▸ TO BE DONE
Render the part of the material below that opens with the line containing "catalogue / barcode: US 3448988" and closes with the line containing "country: Colombia" as a JSON list of strings, one string per line. Include both of those lines and leave out any blank lines.

▸ SOURCE RECORDS
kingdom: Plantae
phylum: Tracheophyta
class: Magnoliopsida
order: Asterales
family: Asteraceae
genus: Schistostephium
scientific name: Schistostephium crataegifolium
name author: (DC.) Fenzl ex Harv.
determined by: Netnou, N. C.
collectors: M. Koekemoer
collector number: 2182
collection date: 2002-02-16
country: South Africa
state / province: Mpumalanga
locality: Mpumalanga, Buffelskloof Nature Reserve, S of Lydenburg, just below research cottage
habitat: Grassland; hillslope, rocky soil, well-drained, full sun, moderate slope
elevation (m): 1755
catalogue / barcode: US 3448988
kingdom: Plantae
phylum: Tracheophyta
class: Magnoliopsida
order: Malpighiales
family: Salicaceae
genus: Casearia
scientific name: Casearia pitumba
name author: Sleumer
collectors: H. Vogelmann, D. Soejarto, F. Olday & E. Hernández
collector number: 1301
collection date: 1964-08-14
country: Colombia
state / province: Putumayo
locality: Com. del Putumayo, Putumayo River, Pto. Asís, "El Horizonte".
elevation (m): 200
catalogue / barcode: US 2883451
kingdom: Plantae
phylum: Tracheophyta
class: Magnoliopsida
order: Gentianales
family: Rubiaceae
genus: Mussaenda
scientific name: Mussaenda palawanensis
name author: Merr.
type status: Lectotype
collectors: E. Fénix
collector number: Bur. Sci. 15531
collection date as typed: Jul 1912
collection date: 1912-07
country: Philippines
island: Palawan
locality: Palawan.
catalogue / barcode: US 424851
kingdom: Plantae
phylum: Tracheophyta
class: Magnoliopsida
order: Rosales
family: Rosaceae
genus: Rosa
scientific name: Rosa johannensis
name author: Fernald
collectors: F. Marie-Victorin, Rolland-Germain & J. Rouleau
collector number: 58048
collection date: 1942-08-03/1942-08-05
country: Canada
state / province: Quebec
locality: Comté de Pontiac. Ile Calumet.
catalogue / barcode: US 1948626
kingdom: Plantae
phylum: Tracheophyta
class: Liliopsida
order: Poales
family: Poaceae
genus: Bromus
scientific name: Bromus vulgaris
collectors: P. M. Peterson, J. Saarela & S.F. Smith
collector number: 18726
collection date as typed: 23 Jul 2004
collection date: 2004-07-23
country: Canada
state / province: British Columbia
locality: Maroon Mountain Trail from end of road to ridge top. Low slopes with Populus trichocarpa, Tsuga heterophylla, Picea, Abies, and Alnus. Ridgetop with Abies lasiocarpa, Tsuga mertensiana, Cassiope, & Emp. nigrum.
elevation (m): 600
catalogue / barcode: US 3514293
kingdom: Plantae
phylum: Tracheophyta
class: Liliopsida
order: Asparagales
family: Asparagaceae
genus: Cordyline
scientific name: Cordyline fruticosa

▸ TASK SOLUTION
[
  "catalogue / barcode: US 3448988",
  "kingdom: Plantae",
  "phylum: Tracheophyta",
  "class: Magnoliopsida",
  "order: Malpighiales",
  "family: Salicaceae",
  "genus: Casearia",
  "scientific name: Casearia pitumba",
  "name author: Sleumer",
  "collectors: H. Vogelmann, D. Soejarto, F. Olday & E. Hernández",
  "collector number: 1301",
  "collection date: 1964-08-14",
  "country: Colombia"
]